The use of secondary sources gives us the breadth to mention primary sources that give us the depth to an article. There is no mandatory order in which they appear as long as the order in which they appear is appropriate to the objective. It appears we agree about this with the use of different words to describe it. The use of secondary sources to rule out primary sources is equivocal, not that the primary source is useful to trump the secondary source, but it adds further to the breadth and depth to have them all referenced neutrally -- even if one gets more attention than the others. Another words, there is no need to limit the article to only "the truth." Articles should cover relevant details of knowledge used to arrive at a truth or truths.
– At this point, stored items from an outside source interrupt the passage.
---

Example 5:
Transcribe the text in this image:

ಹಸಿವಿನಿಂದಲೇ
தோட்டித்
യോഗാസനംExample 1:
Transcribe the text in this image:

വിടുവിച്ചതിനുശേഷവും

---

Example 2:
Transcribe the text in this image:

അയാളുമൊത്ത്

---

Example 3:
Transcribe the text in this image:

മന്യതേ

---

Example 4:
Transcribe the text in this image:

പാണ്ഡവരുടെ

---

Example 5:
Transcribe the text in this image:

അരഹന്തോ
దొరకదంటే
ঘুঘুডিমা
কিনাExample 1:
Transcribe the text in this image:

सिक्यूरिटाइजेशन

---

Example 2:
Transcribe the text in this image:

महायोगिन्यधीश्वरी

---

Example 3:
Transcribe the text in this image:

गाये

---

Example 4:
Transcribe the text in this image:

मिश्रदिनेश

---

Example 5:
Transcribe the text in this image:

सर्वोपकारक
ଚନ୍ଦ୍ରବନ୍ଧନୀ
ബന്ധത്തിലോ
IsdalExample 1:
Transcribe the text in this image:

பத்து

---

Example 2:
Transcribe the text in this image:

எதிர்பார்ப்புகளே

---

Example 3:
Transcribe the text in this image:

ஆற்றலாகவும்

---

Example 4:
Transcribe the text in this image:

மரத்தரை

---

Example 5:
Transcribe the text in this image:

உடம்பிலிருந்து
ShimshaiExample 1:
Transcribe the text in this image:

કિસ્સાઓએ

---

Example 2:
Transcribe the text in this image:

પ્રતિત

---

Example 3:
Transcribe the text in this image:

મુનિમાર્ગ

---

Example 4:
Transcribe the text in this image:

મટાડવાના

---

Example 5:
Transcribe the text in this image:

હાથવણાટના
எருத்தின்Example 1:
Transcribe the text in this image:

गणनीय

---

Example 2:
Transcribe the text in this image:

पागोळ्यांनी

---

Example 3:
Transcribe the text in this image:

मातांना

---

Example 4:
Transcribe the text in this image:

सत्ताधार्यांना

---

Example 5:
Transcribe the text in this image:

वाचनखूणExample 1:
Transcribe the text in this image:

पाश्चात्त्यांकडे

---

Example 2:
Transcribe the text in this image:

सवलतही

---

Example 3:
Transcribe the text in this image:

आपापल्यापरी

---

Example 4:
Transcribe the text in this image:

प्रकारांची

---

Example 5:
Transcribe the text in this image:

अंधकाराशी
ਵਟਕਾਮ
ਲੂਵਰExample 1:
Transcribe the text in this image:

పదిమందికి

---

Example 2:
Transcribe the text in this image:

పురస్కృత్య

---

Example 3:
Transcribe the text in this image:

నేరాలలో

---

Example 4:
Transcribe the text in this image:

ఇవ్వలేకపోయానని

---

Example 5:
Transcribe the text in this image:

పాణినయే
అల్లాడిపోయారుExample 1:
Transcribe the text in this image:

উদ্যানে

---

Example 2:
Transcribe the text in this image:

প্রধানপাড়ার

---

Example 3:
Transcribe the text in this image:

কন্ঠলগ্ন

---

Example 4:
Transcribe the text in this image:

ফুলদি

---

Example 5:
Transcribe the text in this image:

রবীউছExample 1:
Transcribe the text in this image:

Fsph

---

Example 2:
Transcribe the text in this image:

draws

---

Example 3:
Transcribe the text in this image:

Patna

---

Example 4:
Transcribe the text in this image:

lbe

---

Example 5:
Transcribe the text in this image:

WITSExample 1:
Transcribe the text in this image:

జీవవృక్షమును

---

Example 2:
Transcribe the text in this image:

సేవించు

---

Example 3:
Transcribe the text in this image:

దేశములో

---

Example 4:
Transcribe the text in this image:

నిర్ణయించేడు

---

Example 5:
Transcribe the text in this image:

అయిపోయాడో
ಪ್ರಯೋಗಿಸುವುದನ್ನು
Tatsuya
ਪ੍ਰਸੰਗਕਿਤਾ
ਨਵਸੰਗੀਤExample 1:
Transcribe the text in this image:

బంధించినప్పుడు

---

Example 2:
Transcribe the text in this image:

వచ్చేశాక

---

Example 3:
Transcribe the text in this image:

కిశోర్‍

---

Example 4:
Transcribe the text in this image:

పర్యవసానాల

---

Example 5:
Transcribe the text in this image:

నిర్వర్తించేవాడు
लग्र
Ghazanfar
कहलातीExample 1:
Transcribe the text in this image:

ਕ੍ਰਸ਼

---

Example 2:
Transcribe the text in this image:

"Absence of evidence is not evidence of absence." - http://en.wikiquote.org/wiki/Carl_Sagan - "Baloney Detection Kit" http://www4.tpgi.com.au/users/tps-seti/baloney.html
Jonathan
Fastfission wrote:
True, but I think one should consult secondary sources *first* for our project, and primary sources *second*. You cannot consult a primary source without an interpretative framework, and you should be deriving that from a secondary source, in my interpretation of [[WP:NOR]]. Primary sources are great for adding color and authenticity to an article -- nobody disputes that -- but articles based solely on primary sources are chancy indeed, and no individual user's individual idiosyncratic interpretation of a primary source should trump the interpretation given in a secondary source. The people who usually insist on primary sources over secondary sources are usually the ones who think that the "establishment" opinion is bunk -- a fairly good indication of a NPOV violation or a NOR violation.